I never had any friends later on like the ones I had when I was twelve. Jesus, does anybody?
When I first read Stephen King’s novella “The Body”, I finished the book with tears in my eyes, and a feeling I can only describe as grieving. I was barely 14 at the time, and the story helped usher toward adulthood, as well as bring on the stark realization that, no matter how much we’d like to, there is no going back. The boredom of a hot summer morning, and days that seemed endless, hiking through the woods to the old barn to dig for buried treasure, and the innocence to actually think I might find it. Even at that young age, my childhood seemed a distant speck in the rearview mirror. I smoked cigarettes. Hell, I even drank a bit. Days were getting shorter, and nights were getting long. Girls became an obsession, and the toys I once coveted were packed away in dusty boxes, stacked beneath the posters of Led Zeppelin that covered the faded Star Wars stickers on my closet door. I put the book down, and I looked around the room. I wanted to tear it all down. I wanted to go back. But you can’t go back, no matter how much you’d like to.
Stand By Me, Rob Reiner’s incredibly faithful adaptation of King’s story, always gets the same response from me. It’s a wonderful film, but I hate to watch it for the very same reasons I hated reading The Body. It takes me back to a place I wish I never left.
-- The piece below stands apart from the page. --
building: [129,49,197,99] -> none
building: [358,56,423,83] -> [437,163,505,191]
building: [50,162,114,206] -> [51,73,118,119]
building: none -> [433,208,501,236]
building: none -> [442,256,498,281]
When the news of a missing child leads to the discovery of a body on the railroad tracks, four boys – Gordie (Wil Wheaton), Chris (River Phoenix), Teddy (Corey Feldman), and Vern (Jerry O’Connell) decide to venture into the wilderness to find it, partly out of morbid curiosity, and partly because this may be the last time all of them are together. While in their hearts they think they’ll be friends forever, they can feel the changes, and know this is probably going to be their last careless summer.
Featuring a splendid young cast that features breakout performances by both the late Phoenix , as well as Kiefer Sutherland and John Cusack, Stand By Me ranks as one of the best adaptations of King’s work, and the first such adaptation of one of author’s less fantastical tales. So worried that the film may get lumped in with the lackluster lot of other films associated with King’s work, Reiner and the studio opted not only to change the title to suit a more mainstream audience, but forgo all mention of the writer in the film’s publicity campaign. It’s success paved the way for films like The Green Mile and The Shawshank Redemption, showing both Hollywood and moviegoers that Stephen King was not simply just the master of blood and guts horror, but a truly gifted wordsmith capable of generating tears as well does scares.
Sony brings Stand By Me to Blu-ray with a solid 1.85:1 transfer. The image has a softness to it that’s in keeping with the dreamlike aesthetic Reiner employed while filming it, so it’s not the sharpest transfer I’ve seen, however the level of detail is high, especially in facial features and textures of fabrics . Colors are a touch muted, with occasionally muddy blacks but, overall, the film looks great for its vintage. The 5.1 DTS HD Master Audio soundtrack replicates the dialogue and music well but leaves a little to be desired in terms of immersive qualities as much of the action is limited to the center channel. Bass is satisfactory, with some pleasing rumble, especially during the train dodging sequence, while highs are crisp and clear.
Extras include a fantastic PiP commentary track which offers lots of interesting tidbits about the production from participants Rob Reiner, Wil Wheaton, and Corey Feldman, as well as great making-of documentary entitled “Walking the Tracks – The Summer of Stand By Me”, which features interviews with all of the principal cast members (save, of course, for Phoenix), as well as King, who goes into depth about the genesis of the story. Also included is the previously available audio commentary track from Rob Reiner, the Stand By Me music video, trailers, and BD-Live! functionality.
One of the most beloved films of my generation, Stand By Me comes to Blu-ray where it is sure to impact the lives of a whole new generation as the story this film tells is a timeless one. Sony’s Blu-ray presentation isn’t quite up to par with its better offerings, but the film looks and sounds great, and that, along with the compelling collection of extra features, make this an essential addition to every Blu-ray collection.